35 Neste quadro, adquire importância também o celibato sacerdotal, sinal de uma esperança deposta totalmente no Senhor. Não se trata de simples disciplina eclesiástica imposta pela autoridade; pelo contrário, aquele é primariamente uma graça, um dom inestimável de Deus à Igreja, valor profético para o mundo actual, fonte de intensa vida espiritual e de fecundidade pastoral, testemunho do Reino escatológico, sinal do amor de Deus por este mundo e ainda do amor indiviso do sacerdote para com Deus e o seu povo.(58) Vivido como resposta ao dom de Deus e superação das tentações duma sociedade hedonista, o celibato não só favorece a realização humana de quem é chamado, mas revela-se um factor de crescimento também para os outros.

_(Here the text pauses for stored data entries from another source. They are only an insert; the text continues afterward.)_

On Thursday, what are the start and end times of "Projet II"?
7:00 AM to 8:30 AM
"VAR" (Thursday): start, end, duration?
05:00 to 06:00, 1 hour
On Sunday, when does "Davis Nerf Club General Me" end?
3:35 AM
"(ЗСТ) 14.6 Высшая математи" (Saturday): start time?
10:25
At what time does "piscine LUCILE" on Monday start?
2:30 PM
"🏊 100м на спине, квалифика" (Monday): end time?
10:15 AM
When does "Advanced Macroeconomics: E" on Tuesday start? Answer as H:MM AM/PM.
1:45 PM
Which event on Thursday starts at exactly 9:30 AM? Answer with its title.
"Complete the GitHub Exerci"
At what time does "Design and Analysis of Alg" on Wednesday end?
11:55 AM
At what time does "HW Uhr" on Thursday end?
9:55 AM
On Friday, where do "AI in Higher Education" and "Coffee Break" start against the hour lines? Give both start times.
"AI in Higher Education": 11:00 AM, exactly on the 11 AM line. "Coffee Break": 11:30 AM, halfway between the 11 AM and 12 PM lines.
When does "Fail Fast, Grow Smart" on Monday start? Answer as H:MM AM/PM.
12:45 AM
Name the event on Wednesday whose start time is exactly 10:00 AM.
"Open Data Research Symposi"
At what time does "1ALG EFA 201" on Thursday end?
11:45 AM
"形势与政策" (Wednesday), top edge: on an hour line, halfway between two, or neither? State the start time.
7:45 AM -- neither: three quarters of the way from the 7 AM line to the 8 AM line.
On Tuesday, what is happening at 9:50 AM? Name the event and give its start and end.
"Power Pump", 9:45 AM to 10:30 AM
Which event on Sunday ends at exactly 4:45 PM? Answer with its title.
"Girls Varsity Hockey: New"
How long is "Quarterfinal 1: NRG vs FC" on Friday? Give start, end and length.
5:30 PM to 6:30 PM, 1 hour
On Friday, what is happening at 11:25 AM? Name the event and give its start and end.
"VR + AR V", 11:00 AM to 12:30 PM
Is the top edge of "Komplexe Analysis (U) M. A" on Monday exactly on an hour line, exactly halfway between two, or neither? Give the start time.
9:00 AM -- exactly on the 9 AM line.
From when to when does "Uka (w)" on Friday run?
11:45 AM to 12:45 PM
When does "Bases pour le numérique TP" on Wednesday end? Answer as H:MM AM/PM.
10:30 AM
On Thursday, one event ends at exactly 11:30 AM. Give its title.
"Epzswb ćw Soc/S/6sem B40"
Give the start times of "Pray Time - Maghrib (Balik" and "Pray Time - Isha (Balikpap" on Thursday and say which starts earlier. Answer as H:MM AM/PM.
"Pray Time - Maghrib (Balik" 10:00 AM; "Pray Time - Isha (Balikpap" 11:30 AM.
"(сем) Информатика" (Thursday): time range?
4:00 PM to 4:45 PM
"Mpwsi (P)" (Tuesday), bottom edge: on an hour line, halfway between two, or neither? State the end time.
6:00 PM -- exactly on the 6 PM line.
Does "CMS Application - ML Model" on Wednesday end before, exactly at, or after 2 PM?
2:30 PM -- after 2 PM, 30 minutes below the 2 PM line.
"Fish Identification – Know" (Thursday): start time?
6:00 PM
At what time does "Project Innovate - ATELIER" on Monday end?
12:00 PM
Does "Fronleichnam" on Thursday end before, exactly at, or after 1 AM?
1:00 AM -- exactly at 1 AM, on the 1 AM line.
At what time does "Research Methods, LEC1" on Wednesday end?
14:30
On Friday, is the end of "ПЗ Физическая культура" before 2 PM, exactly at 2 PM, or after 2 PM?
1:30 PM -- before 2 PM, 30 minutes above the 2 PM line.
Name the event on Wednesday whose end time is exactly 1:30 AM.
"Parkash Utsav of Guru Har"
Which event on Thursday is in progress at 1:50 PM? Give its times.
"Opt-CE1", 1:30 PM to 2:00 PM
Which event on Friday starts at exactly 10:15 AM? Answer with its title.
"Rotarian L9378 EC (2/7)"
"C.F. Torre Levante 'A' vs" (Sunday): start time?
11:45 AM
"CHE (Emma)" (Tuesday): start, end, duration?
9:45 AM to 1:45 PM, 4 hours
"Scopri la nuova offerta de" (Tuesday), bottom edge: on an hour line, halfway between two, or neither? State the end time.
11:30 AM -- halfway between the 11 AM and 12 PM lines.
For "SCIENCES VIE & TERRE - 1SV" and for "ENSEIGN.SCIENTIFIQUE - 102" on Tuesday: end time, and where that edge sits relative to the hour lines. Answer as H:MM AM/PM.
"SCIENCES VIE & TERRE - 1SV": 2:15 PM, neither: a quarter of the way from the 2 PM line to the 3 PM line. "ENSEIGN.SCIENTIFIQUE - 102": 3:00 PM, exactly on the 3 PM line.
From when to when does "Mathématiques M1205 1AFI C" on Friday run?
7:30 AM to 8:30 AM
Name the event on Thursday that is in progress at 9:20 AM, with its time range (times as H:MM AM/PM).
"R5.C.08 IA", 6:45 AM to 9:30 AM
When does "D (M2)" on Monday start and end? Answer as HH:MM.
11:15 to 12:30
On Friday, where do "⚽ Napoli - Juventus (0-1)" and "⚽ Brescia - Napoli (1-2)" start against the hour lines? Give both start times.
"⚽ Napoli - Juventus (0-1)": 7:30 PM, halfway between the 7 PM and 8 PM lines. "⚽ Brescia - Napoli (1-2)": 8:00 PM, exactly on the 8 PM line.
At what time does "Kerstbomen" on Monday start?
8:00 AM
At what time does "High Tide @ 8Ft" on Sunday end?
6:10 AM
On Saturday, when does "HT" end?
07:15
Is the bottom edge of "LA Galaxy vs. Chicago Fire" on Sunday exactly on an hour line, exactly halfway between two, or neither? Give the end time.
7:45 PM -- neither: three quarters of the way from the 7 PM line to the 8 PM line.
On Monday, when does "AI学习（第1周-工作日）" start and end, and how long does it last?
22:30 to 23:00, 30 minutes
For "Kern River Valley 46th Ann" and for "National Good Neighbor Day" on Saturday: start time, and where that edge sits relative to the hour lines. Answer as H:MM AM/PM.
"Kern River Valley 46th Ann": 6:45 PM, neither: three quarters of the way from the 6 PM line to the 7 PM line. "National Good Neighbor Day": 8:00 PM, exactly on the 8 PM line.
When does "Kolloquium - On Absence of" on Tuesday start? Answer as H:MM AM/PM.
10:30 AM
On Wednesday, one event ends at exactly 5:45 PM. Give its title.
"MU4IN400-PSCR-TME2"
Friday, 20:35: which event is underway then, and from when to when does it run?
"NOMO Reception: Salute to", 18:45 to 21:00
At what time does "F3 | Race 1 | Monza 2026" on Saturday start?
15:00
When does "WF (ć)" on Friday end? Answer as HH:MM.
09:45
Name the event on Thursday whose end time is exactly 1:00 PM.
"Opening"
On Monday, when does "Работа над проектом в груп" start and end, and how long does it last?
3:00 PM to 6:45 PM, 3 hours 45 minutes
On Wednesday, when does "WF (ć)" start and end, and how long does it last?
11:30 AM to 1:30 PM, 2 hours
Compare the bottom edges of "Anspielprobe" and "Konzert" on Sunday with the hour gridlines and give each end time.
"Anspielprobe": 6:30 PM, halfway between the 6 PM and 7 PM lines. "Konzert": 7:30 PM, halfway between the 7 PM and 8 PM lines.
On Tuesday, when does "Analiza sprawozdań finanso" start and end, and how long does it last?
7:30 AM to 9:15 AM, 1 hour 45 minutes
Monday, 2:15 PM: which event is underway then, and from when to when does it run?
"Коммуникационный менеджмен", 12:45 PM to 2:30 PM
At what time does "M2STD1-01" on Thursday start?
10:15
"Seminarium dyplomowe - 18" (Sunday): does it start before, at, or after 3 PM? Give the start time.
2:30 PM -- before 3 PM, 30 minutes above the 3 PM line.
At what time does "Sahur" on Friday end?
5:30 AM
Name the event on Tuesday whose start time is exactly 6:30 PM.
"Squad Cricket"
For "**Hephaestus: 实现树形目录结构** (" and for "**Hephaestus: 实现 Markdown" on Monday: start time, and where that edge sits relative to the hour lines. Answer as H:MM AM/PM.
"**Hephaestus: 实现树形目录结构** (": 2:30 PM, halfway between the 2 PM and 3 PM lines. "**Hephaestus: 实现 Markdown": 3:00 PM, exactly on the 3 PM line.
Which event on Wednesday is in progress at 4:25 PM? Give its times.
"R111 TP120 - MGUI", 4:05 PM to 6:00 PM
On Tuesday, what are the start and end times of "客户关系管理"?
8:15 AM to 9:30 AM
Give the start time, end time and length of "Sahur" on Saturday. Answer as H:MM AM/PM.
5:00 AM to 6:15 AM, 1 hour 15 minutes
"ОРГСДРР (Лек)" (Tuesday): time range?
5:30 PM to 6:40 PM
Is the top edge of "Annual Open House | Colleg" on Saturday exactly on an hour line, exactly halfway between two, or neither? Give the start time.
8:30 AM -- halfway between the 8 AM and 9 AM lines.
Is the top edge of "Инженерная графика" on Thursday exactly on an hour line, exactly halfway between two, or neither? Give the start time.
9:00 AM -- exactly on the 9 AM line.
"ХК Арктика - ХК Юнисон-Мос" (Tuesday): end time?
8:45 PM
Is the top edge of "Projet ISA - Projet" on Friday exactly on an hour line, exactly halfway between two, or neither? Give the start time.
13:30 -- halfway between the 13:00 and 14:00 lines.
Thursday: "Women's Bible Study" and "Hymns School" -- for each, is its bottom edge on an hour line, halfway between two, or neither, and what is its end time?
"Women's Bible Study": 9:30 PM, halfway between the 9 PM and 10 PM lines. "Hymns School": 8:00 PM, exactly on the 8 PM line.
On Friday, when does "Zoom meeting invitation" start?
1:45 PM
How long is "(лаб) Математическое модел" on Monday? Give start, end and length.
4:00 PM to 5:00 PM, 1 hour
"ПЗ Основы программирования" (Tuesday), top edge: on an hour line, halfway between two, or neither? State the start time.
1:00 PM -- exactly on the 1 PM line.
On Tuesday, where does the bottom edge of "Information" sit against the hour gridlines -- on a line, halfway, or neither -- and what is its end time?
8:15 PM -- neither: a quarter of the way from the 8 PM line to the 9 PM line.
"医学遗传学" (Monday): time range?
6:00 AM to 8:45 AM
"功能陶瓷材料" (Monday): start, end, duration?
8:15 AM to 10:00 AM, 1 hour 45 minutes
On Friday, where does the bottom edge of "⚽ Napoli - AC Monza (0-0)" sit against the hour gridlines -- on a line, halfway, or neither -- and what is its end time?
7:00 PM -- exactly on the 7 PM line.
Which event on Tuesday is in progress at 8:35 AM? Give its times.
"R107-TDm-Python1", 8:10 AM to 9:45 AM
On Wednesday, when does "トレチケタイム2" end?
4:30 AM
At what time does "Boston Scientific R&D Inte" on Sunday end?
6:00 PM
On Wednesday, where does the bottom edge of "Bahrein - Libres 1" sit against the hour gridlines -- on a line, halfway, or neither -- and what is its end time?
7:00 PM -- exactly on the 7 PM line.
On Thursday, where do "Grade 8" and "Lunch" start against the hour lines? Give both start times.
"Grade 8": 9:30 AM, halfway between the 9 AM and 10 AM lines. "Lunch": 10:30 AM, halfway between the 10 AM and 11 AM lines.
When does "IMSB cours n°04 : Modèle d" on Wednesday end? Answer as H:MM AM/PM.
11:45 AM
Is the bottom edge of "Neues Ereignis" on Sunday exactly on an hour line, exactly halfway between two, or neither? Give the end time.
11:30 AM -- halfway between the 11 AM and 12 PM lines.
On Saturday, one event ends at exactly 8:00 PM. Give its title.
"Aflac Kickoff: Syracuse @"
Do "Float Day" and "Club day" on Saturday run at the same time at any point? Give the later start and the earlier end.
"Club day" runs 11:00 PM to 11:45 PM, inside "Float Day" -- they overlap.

Considerado em toda a Igreja como conveniente ao sacerdócio,(59) exigido como obrigação pela Igreja Latina,(60) sumamente respeitado pelas Igrejas Orientais,(61) o celibato revela-se, no âmbito da cultura actual, um sinal eloquente que deve ser preservado como bem precioso para a Igreja. Uma revisão da disciplina actual em tal matéria não permitiria resolver a crise de vocações ao presbiterado que se verifica em muitas partes da Europa.(62) Um empenho ao serviço do Evangelho da esperança requer também que, na Igreja, se tenha a peito apresentar o celibato em toda a sua riqueza bíblica, teológica e espiritual.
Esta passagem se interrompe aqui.